## Data in this exercise
○ ○ ○ ○ ○ ○ ○
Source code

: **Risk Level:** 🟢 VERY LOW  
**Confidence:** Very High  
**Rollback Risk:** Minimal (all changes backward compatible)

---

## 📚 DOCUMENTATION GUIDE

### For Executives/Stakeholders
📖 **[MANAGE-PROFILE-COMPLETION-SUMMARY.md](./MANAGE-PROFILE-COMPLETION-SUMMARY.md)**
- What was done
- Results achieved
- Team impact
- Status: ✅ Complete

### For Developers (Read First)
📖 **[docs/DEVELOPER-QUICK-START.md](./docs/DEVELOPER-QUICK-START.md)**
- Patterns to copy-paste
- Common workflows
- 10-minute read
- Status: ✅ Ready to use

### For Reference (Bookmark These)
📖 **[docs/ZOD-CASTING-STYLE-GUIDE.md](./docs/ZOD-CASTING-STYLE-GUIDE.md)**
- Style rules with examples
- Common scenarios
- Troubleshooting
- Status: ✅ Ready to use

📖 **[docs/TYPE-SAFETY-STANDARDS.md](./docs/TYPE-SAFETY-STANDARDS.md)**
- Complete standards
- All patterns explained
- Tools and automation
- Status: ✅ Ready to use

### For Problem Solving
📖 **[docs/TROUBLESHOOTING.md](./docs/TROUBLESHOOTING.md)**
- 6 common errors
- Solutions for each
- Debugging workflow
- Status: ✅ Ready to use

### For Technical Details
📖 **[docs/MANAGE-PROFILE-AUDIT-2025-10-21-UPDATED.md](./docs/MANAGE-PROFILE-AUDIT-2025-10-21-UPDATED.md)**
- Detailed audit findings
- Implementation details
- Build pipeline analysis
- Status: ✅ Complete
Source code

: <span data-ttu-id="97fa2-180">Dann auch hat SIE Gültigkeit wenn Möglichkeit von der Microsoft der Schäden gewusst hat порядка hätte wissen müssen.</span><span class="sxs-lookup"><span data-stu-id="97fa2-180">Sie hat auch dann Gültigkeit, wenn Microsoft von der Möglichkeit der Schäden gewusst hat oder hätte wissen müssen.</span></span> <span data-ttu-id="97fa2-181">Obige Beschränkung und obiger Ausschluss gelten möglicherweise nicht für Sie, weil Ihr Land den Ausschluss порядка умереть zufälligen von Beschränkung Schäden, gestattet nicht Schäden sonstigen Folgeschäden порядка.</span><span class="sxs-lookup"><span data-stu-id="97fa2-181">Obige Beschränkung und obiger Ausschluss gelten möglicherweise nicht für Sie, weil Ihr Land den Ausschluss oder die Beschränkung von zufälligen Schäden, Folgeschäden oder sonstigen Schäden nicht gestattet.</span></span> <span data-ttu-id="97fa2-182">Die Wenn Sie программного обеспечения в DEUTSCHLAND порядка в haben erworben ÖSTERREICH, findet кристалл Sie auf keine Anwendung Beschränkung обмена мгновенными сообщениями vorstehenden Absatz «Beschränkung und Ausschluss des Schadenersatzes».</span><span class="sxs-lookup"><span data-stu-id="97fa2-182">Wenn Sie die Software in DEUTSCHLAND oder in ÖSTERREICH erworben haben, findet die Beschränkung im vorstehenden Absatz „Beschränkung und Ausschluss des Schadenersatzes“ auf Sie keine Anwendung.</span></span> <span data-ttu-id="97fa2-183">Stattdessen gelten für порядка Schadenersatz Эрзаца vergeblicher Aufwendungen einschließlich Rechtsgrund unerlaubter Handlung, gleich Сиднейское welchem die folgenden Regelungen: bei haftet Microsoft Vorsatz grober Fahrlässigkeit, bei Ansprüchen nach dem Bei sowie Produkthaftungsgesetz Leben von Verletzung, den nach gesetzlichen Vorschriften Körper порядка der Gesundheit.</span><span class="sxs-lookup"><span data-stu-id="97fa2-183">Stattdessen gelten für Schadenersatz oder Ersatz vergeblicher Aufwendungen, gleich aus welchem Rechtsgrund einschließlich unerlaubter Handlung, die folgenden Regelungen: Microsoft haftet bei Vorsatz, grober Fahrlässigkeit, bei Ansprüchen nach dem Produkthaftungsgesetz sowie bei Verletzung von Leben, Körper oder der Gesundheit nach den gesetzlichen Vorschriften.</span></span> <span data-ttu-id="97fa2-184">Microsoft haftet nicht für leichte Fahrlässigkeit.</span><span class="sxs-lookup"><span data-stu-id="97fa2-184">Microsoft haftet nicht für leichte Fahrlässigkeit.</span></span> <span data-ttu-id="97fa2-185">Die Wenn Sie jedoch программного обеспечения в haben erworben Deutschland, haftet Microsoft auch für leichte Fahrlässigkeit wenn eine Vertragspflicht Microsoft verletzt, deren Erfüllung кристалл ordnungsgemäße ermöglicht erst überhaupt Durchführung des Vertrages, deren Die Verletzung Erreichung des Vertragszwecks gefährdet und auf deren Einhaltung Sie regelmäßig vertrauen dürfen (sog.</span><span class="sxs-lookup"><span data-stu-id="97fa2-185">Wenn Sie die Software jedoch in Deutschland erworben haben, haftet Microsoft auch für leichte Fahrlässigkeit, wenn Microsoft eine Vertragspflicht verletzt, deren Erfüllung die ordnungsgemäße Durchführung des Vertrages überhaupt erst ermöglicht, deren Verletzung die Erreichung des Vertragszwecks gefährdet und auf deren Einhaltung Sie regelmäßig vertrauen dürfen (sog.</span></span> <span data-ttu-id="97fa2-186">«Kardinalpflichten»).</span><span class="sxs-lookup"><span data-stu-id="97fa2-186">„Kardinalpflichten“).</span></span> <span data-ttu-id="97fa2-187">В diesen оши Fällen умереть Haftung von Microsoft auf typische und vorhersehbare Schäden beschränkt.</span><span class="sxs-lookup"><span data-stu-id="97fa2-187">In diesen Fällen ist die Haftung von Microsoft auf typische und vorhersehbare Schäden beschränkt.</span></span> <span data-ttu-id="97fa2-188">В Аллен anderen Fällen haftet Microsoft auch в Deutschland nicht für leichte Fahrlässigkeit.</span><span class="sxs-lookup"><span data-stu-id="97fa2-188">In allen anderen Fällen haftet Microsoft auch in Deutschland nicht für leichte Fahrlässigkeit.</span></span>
○ ○ ○ ○ ○ ○ ○
## Work instructions
Count the lines in the rows above that contain the string "PROFILE", matching case exactly, and reply with the number only.

## Finished exercise
2